Given records:
○ ○ ○ ○ ○

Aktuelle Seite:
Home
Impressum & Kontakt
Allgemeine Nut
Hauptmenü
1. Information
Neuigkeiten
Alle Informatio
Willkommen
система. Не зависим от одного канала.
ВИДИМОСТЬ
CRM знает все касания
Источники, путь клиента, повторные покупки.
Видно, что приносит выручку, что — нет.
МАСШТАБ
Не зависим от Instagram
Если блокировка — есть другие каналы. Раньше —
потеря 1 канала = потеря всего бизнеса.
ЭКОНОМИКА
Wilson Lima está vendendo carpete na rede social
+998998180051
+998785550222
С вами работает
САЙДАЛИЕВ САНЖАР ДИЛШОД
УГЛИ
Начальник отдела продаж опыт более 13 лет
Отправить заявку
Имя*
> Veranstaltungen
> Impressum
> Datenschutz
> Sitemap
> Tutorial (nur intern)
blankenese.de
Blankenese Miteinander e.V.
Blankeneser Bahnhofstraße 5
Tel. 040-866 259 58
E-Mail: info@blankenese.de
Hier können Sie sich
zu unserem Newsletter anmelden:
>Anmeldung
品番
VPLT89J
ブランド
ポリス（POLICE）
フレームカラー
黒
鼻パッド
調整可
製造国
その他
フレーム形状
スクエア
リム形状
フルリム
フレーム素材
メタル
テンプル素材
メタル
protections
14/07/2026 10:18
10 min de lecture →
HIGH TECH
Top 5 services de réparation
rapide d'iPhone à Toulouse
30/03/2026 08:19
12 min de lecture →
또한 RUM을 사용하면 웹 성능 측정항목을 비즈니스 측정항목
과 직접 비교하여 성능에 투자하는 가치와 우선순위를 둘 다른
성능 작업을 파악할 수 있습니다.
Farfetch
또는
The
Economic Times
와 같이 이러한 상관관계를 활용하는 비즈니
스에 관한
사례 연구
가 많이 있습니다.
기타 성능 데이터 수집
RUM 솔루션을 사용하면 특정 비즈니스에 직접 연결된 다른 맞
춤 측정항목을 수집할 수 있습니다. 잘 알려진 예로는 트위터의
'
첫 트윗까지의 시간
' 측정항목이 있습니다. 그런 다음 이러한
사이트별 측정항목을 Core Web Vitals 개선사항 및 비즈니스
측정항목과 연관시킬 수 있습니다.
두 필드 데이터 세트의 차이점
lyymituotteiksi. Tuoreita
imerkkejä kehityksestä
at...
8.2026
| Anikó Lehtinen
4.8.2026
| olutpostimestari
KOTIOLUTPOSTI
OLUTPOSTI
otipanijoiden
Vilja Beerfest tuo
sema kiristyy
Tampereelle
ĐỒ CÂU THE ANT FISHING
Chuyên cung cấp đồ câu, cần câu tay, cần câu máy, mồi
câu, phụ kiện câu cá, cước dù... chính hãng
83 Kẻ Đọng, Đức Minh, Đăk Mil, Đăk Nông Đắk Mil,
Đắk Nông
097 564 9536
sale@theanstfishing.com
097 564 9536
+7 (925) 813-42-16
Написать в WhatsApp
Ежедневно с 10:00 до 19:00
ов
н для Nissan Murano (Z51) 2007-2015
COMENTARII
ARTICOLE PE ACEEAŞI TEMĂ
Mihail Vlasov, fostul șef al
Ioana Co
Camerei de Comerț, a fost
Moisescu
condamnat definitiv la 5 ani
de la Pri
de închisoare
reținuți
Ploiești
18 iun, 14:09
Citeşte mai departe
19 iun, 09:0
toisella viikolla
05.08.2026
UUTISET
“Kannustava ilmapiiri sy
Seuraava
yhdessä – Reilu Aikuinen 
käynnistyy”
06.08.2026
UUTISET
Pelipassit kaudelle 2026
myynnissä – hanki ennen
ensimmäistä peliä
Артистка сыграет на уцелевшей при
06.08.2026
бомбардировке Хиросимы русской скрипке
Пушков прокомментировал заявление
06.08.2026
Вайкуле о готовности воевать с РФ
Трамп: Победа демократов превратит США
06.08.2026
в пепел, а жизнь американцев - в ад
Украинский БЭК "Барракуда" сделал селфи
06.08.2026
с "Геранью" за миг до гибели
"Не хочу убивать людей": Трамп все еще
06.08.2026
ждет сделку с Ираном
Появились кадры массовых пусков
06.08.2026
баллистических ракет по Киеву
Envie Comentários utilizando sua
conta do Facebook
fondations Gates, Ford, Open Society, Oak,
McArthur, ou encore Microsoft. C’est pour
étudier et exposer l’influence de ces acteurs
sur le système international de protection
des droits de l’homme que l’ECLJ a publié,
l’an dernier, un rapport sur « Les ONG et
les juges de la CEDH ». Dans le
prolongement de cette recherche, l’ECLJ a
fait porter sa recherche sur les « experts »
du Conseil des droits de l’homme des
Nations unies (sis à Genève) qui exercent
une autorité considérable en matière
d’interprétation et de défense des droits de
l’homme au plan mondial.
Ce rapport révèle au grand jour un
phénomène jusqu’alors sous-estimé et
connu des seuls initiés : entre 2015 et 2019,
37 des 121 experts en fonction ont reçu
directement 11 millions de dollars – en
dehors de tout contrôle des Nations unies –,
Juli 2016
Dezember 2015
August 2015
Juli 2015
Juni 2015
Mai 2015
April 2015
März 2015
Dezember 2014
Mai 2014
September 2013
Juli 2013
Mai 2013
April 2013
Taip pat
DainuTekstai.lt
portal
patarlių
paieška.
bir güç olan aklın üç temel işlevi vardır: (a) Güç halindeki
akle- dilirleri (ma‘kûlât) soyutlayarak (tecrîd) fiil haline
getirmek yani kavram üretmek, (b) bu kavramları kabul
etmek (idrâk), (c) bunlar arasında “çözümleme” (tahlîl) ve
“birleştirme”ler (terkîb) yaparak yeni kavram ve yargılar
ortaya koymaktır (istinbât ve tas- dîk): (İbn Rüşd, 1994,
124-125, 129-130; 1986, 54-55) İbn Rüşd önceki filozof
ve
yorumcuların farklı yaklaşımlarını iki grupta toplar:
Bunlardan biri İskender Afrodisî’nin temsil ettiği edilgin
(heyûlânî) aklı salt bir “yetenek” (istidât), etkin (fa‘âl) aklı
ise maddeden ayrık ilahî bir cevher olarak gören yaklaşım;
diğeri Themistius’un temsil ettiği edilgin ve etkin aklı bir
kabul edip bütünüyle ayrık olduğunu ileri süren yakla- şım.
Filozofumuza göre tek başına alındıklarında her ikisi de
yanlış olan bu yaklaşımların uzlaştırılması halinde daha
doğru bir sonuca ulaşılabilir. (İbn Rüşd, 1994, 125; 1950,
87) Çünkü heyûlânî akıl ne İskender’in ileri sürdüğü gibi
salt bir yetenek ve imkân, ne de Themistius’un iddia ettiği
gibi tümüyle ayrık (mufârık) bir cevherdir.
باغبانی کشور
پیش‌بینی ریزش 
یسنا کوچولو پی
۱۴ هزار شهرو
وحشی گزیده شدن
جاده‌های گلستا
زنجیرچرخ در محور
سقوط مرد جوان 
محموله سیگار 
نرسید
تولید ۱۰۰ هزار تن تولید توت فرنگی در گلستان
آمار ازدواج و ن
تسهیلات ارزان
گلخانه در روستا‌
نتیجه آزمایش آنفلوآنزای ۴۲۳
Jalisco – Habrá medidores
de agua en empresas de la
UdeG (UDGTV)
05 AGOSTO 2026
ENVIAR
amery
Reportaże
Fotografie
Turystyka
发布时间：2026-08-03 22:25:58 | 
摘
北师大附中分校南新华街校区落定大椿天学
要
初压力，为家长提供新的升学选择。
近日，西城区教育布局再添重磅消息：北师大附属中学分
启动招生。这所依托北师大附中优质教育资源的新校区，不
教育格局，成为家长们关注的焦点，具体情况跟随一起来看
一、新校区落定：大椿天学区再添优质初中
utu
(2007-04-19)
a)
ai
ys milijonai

○ ○ ○ ○ ○

Instruction: Reproduce the text of each item above line by line, keeping every character, symbol and line break unchanged.

Result below:
Aktuelle Seite:
Home
Impressum & Kontakt
Allgemeine Nut
Hauptmenü
1. Information
Neuigkeiten
Alle Informatio
Willkommen
система. Не зависим от одного канала.
ВИДИМОСТЬ
CRM знает все касания
Источники, путь клиента, повторные покупки.
Видно, что приносит выручку, что — нет.
МАСШТАБ
Не зависим от Instagram
Если блокировка — есть другие каналы. Раньше —
потеря 1 канала = потеря всего бизнеса.
ЭКОНОМИКА
Wilson Lima está vendendo carpete na rede social
+998998180051
+998785550222
С вами работает
САЙДАЛИЕВ САНЖАР ДИЛШОД
УГЛИ
Начальник отдела продаж опыт более 13 лет
Отправить заявку
Имя*
> Veranstaltungen
> Impressum
> Datenschutz
> Sitemap
> Tutorial (nur intern)
blankenese.de
Blankenese Miteinander e.V.
Blankeneser Bahnhofstraße 5
Tel. 040-866 259 58
E-Mail: info@blankenese.de
Hier können Sie sich
zu unserem Newsletter anmelden:
>Anmeldung
品番
VPLT89J
ブランド
ポリス（POLICE）
フレームカラー
黒
鼻パッド
調整可
製造国
その他
フレーム形状
スクエア
リム形状
フルリム
フレーム素材
メタル
テンプル素材
メタル
protections
14/07/2026 10:18
10 min de lecture →
HIGH TECH
Top 5 services de réparation
rapide d'iPhone à Toulouse
30/03/2026 08:19
12 min de lecture →
또한 RUM을 사용하면 웹 성능 측정항목을 비즈니스 측정항목
과 직접 비교하여 성능에 투자하는 가치와 우선순위를 둘 다른
성능 작업을 파악할 수 있습니다.
Farfetch
또는
The
Economic Times
와 같이 이러한 상관관계를 활용하는 비즈니
스에 관한
사례 연구
가 많이 있습니다.
기타 성능 데이터 수집
RUM 솔루션을 사용하면 특정 비즈니스에 직접 연결된 다른 맞
춤 측정항목을 수집할 수 있습니다. 잘 알려진 예로는 트위터의
'
첫 트윗까지의 시간
' 측정항목이 있습니다. 그런 다음 이러한
사이트별 측정항목을 Core Web Vitals 개선사항 및 비즈니스
측정항목과 연관시킬 수 있습니다.
두 필드 데이터 세트의 차이점
lyymituotteiksi. Tuoreita
imerkkejä kehityksestä
at...
8.2026
| Anikó Lehtinen
4.8.2026
| olutpostimestari
KOTIOLUTPOSTI
OLUTPOSTI
otipanijoiden
Vilja Beerfest tuo
sema kiristyy
Tampereelle
ĐỒ CÂU THE ANT FISHING
Chuyên cung cấp đồ câu, cần câu tay, cần câu máy, mồi
câu, phụ kiện câu cá, cước dù... chính hãng
83 Kẻ Đọng, Đức Minh, Đăk Mil, Đăk Nông Đắk Mil,
Đắk Nông
097 564 9536
sale@theanstfishing.com
097 564 9536
+7 (925) 813-42-16
Написать в WhatsApp
Ежедневно с 10:00 до 19:00
ов
н для Nissan Murano (Z51) 2007-2015
COMENTARII
ARTICOLE PE ACEEAŞI TEMĂ
Mihail Vlasov, fostul șef al
Ioana Co
Camerei de Comerț, a fost
Moisescu
condamnat definitiv la 5 ani
de la Pri
de închisoare
reținuți
Ploiești
18 iun, 14:09
Citeşte mai departe
19 iun, 09:0
toisella viikolla
05.08.2026
UUTISET
“Kannustava ilmapiiri sy
Seuraava
yhdessä – Reilu Aikuinen 
käynnistyy”
06.08.2026
UUTISET
Pelipassit kaudelle 2026
myynnissä – hanki ennen
ensimmäistä peliä
Артистка сыграет на уцелевшей при
06.08.2026
бомбардировке Хиросимы русской скрипке
Пушков прокомментировал заявление
06.08.2026
Вайкуле о готовности воевать с РФ
Трамп: Победа демократов превратит США
06.08.2026
в пепел, а жизнь американцев - в ад
Украинский БЭК "Барракуда" сделал селфи
06.08.2026
с "Геранью" за миг до гибели
"Не хочу убивать людей": Трамп все еще
06.08.2026
ждет сделку с Ираном
Появились кадры массовых пусков
06.08.2026
баллистических ракет по Киеву
Envie Comentários utilizando sua
conta do Facebook
fondations Gates, Ford, Open Society, Oak,
McArthur, ou encore Microsoft. C’est pour
étudier et exposer l’influence de ces acteurs
sur le système international de protection
des droits de l’homme que l’ECLJ a publié,
l’an dernier, un rapport sur « Les ONG et
les juges de la CEDH ». Dans le
prolongement de cette recherche, l’ECLJ a
fait porter sa recherche sur les « experts »
du Conseil des droits de l’homme des
Nations unies (sis à Genève) qui exercent
une autorité considérable en matière
d’interprétation et de défense des droits de
l’homme au plan mondial.
Ce rapport révèle au grand jour un
phénomène jusqu’alors sous-estimé et
connu des seuls initiés : entre 2015 et 2019,
37 des 121 experts en fonction ont reçu
directement 11 millions de dollars – en
dehors de tout contrôle des Nations unies –,
Juli 2016
Dezember 2015
August 2015
Juli 2015
Juni 2015
Mai 2015
April 2015
März 2015
Dezember 2014
Mai 2014
September 2013
Juli 2013
Mai 2013
April 2013
Taip pat
DainuTekstai.lt
portal
patarlių
paieška.
bir güç olan aklın üç temel işlevi vardır: (a) Güç halindeki
akle- dilirleri (ma‘kûlât) soyutlayarak (tecrîd) fiil haline
getirmek yani kavram üretmek, (b) bu kavramları kabul
etmek (idrâk), (c) bunlar arasında “çözümleme” (tahlîl) ve
“birleştirme”ler (terkîb) yaparak yeni kavram ve yargılar
ortaya koymaktır (istinbât ve tas- dîk): (İbn Rüşd, 1994,
124-125, 129-130; 1986, 54-55) İbn Rüşd önceki filozof
ve
yorumcuların farklı yaklaşımlarını iki grupta toplar:
Bunlardan biri İskender Afrodisî’nin temsil ettiği edilgin
(heyûlânî) aklı salt bir “yetenek” (istidât), etkin (fa‘âl) aklı
ise maddeden ayrık ilahî bir cevher olarak gören yaklaşım;
diğeri Themistius’un temsil ettiği edilgin ve etkin aklı bir
kabul edip bütünüyle ayrık olduğunu ileri süren yakla- şım.
Filozofumuza göre tek başına alındıklarında her ikisi de
yanlış olan bu yaklaşımların uzlaştırılması halinde daha
doğru bir sonuca ulaşılabilir. (İbn Rüşd, 1994, 125; 1950,
87) Çünkü heyûlânî akıl ne İskender’in ileri sürdüğü gibi
salt bir yetenek ve imkân, ne de Themistius’un iddia ettiği
gibi tümüyle ayrık (mufârık) bir cevherdir.
باغبانی کشور
پیش‌بینی ریزش 
یسنا کوچولو پی
۱۴ هزار شهرو
وحشی گزیده شدن
جاده‌های گلستا
زنجیرچرخ در محور
سقوط مرد جوان 
محموله سیگار 
نرسید
تولید ۱۰۰ هزار تن تولید توت فرنگی در گلستان
آمار ازدواج و ن
تسهیلات ارزان
گلخانه در روستا‌
نتیجه آزمایش آنفلوآنزای ۴۲۳
Jalisco – Habrá medidores
de agua en empresas de la
UdeG (UDGTV)
05 AGOSTO 2026
ENVIAR
amery
Reportaże
Fotografie
Turystyka
发布时间：2026-08-03 22:25:58 | 
摘
北师大附中分校南新华街校区落定大椿天学
要
初压力，为家长提供新的升学选择。
近日，西城区教育布局再添重磅消息：北师大附属中学分
启动招生。这所依托北师大附中优质教育资源的新校区，不
教育格局，成为家长们关注的焦点，具体情况跟随一起来看
一、新校区落定：大椿天学区再添优质初中
utu
(2007-04-19)
a)
ai
ys milijonai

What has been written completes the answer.